Donald Trump ha vuelto a poner sobre la mesa una de sus ideas fetiche: los aranceles universales. Su propuesta de imponer tarifas a todas las importaciones —vengan de donde vengan— no es solo un ejercicio de nacionalismo económico, sino también un recordatorio brutal de nuestra dependencia global. El precio de esa camiseta, ese teléfono o esa pieza de recambio podría dispararse de la noche a la mañana por una decisión tomada al otro lado del océano. Lo que consumimos, usamos o incluso necesitamos para reparar algo no está en nuestras manos. Literalmente.
En las últimas décadas, la promesa de la globalización fue clara: eficiencia, variedad y precios bajos. Pero esa lógica también externalizó nuestra capacidad de hacer. Hoy no sabemos fabricar lo que usamos, ni dónde se produce, ni bajo qué condiciones. Lo supimos con la pandemia, cuando colapsaron las cadenas de suministro. Lo sabemos hoy, con cada nueva crisis geopolítica o energética. Y lo volveremos a saber si estas medidas proteccionistas se imponen.
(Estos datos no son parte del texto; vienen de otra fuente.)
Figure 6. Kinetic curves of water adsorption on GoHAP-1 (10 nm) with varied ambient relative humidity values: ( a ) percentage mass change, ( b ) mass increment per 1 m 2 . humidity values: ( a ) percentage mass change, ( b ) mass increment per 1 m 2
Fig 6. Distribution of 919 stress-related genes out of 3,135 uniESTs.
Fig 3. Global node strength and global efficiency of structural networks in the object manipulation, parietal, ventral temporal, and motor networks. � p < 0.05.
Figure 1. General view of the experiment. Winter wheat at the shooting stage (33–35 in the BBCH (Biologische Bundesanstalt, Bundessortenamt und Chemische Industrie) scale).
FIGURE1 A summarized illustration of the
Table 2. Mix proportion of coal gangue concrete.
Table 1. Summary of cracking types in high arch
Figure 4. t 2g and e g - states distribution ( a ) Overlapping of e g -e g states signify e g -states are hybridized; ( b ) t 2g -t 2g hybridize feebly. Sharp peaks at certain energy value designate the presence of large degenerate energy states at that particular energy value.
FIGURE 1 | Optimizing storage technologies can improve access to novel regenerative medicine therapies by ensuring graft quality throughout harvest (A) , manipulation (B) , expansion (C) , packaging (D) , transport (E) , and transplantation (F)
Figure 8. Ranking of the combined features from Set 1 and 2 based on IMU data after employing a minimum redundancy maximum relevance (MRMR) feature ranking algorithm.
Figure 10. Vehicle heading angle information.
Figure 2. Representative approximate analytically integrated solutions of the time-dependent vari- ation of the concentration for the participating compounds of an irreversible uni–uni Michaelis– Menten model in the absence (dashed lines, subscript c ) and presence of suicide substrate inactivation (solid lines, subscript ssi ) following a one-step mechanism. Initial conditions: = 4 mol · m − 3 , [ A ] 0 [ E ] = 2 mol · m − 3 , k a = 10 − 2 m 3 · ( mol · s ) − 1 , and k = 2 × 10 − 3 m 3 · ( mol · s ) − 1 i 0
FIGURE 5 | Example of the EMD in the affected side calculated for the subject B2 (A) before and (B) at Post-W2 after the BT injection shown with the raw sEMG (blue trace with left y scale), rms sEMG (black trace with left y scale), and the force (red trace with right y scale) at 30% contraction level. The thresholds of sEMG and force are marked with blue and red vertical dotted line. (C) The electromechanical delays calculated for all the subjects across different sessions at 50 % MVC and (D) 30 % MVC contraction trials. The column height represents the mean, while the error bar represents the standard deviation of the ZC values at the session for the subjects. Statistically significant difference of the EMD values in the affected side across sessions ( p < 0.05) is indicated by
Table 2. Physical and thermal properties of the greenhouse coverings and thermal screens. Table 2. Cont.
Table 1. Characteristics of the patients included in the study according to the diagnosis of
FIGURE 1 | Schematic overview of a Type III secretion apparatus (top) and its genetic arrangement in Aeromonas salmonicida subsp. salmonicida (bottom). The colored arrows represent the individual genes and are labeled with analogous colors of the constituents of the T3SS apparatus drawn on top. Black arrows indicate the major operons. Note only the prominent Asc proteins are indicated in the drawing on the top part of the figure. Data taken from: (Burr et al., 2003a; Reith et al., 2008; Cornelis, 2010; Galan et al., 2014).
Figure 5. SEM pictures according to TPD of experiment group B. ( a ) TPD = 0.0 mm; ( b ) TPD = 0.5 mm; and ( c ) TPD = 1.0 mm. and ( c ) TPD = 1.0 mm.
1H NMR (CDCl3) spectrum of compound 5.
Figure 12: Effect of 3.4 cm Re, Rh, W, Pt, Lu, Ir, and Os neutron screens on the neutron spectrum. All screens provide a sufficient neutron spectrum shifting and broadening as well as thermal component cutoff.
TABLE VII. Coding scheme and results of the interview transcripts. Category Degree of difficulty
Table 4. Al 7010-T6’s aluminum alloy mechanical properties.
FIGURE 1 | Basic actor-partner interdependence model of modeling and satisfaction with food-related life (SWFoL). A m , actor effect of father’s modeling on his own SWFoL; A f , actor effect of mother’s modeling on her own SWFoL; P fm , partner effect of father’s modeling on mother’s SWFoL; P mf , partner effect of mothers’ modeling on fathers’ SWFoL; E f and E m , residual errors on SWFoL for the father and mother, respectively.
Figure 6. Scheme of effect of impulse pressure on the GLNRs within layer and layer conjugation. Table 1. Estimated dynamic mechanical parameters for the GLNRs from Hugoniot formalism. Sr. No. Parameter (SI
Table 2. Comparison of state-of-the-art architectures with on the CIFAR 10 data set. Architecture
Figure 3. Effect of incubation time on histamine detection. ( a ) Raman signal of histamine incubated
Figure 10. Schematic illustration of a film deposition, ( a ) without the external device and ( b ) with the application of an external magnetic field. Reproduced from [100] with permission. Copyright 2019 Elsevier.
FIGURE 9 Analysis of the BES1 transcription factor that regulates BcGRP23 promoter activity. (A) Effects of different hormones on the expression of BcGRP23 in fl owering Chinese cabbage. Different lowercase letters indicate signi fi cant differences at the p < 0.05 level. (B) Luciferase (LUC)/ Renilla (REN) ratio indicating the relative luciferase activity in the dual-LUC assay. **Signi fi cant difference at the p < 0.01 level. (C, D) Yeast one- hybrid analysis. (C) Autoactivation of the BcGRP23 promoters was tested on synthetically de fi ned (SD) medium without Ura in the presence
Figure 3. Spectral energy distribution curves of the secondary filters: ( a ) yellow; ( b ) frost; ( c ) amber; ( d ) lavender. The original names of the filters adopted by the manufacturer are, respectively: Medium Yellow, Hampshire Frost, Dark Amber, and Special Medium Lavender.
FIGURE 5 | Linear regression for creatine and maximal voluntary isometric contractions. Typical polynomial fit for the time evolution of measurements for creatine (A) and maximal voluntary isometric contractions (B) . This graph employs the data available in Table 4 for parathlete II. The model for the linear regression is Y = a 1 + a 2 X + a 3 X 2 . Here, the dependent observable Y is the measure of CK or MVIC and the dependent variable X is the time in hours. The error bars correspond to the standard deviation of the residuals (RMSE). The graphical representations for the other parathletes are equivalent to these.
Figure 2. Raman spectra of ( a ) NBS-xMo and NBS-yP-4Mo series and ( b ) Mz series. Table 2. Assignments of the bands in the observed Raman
Pero existe una alternativa. Frente a un modelo basado en la dependencia y el consumo pasivo, la fabricación digital propone otro camino: el de la autosuficiencia distribuida. Un modelo donde las personas, las comunidades y los territorios recuperan la capacidad de fabricar localmente lo que necesitan. Un modelo donde no hay que importar a granel si se puede hacer en casa, en el barrio, en la ciudad.
La fabricación digital —con tecnologías como la impresión 3D, el corte láser o el fresado CNC— ya permite diseñar, compartir y producir objetos en red, sin necesidad de fábricas gigantes ni infraestructuras centralizadas. Y lo más potente es que ese conocimiento se cultiva y se comparte en espacios como los Fab Labs, donde cualquier persona puede aprender a transformar ideas en objetos. Lo que antes era exclusivo de grandes corporaciones, hoy se democratiza: aprender a fabricar es también aprender a resistir.
Apostar por la fabricación distribuida no es solo una cuestión tecnológica. Es una decisión política, cultural y educativa. Es decidir que no queremos vivir a expensas de aranceles, guerras comerciales o monopolios tecnológicos. Es entender que la soberanía también pasa por saber cómo están hechas las cosas, poder repararlas, mejorarlas o replicarlas sin pedir permiso.
Quizá el futuro no esté en evitar los aranceles, sino en hacer que no importen tanto. Que cuando llegue el próximo anuncio desde Washington, Bruselas o Pekín, no nos pille mirando el etiquetado de lo que no podemos producir. Sino que estemos ya fabricando, distribuyendo y compartiendo, desde abajo y en red, un mundo más resiliente y más justo.